One crucial metric — the proportion of women represented in upper-level management, particularly with regard to representation in the C-suite — is positively correlated with improved financial performance. The Peterson study suggests that once a company reaches a minimum threshold of female representation in executive-level management positions — at least 30 percent of all such positions — that company could expect an increase of 1 percent to net margin compared to companies with no female representation. While that number appears small, given that companies in the data set produced an average profit margin of 6.4 percent, a 1 percent increase in net margin results in a 15 percent jump in profitability.

First Round Capital, a national venture capital fund, found that of its 300 series seed investments made between 2005 and 2015, portfolio companies with at least one female founder performed 63 percent better than their all-male counterparts when measuring the value at exit against First Round’s initial investment. The Diana Project, an analysis conducted by Babson College and Ernst & Young, found that companies with female entrepreneurs on the executive team experience higher valuations than those lacking such representation — 64 percent higher at the first round of funding and 49 percent higher at the last round of funding.

Given the above, the unanswered question is why is female representation at the highest levels of company management positively correlated with enhanced financial performance?
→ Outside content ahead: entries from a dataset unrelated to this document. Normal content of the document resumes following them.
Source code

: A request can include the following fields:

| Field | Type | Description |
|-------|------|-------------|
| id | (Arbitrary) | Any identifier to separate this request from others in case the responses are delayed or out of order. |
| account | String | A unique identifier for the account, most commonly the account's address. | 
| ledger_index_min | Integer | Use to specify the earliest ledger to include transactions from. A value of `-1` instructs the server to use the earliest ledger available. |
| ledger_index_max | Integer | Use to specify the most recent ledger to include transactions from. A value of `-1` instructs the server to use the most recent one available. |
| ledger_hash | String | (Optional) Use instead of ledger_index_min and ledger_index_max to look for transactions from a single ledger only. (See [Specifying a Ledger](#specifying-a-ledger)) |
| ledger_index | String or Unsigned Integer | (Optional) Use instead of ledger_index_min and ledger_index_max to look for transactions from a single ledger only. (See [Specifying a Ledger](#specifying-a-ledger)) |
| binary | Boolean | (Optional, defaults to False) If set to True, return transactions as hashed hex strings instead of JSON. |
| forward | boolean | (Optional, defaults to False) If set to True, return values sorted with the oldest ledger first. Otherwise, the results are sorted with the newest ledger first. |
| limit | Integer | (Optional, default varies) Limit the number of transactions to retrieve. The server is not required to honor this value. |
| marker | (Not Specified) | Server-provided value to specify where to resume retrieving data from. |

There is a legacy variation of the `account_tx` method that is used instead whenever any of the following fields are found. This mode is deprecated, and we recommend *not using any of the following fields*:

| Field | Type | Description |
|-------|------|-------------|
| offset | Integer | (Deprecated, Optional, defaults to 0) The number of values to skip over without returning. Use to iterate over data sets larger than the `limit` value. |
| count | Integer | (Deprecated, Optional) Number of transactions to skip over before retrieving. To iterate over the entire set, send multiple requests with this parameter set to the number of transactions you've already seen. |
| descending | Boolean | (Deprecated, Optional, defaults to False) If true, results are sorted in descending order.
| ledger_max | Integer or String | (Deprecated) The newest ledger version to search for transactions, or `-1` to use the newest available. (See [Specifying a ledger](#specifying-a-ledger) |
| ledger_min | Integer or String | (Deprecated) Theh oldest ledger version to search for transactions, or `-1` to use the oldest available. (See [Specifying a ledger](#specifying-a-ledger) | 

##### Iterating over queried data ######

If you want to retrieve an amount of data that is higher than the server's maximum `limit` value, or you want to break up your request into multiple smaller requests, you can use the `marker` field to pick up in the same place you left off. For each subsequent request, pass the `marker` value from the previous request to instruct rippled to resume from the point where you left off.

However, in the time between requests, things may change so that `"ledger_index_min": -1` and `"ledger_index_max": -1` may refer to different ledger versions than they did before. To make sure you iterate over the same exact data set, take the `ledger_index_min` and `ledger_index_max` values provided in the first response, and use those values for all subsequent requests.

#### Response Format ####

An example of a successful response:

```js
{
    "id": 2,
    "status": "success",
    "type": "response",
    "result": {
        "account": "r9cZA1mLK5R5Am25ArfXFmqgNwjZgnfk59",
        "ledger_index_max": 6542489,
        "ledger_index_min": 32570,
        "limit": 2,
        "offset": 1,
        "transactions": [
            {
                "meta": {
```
One theory rests in data suggesting that men and women — whether due to experiential or genetic differences — approach and resolve certain business issues in different ways. Men, for example, are more prone to risk than women. According to the Ratio Institute, companies run by male executives have been shown to take on greater amounts of debt and are more likely to undertake risky acquisitions as compared to their female-led counterparts.

These varying approaches to the resolution of crucial issues facing any board or executive team highlight the value proposition of executive-level management represented by female leadership. The purpose of a board of directors is to collectively oversee and direct the most crucial decisions facing a company.

Highly functioning boards and executive teams are those that take the time and effort to analyze critical issues from every conceivable angle — angles which, according to the above, are analyzed differently by women and men. 

To be clear, a shift in hiring practices will not, in itself, result in any guaranteed financial return on a company by company basis. What has been, and will continue to be, a crucial indicator of success is company leadership’s ability to hire the best and brightest to manage the business’ affairs. Bluntly speaking, it is our belief that the best and brightest are often women, and companies paving the way to equal gender representation are currently reaping the rewards of their forward-looking hiring practices.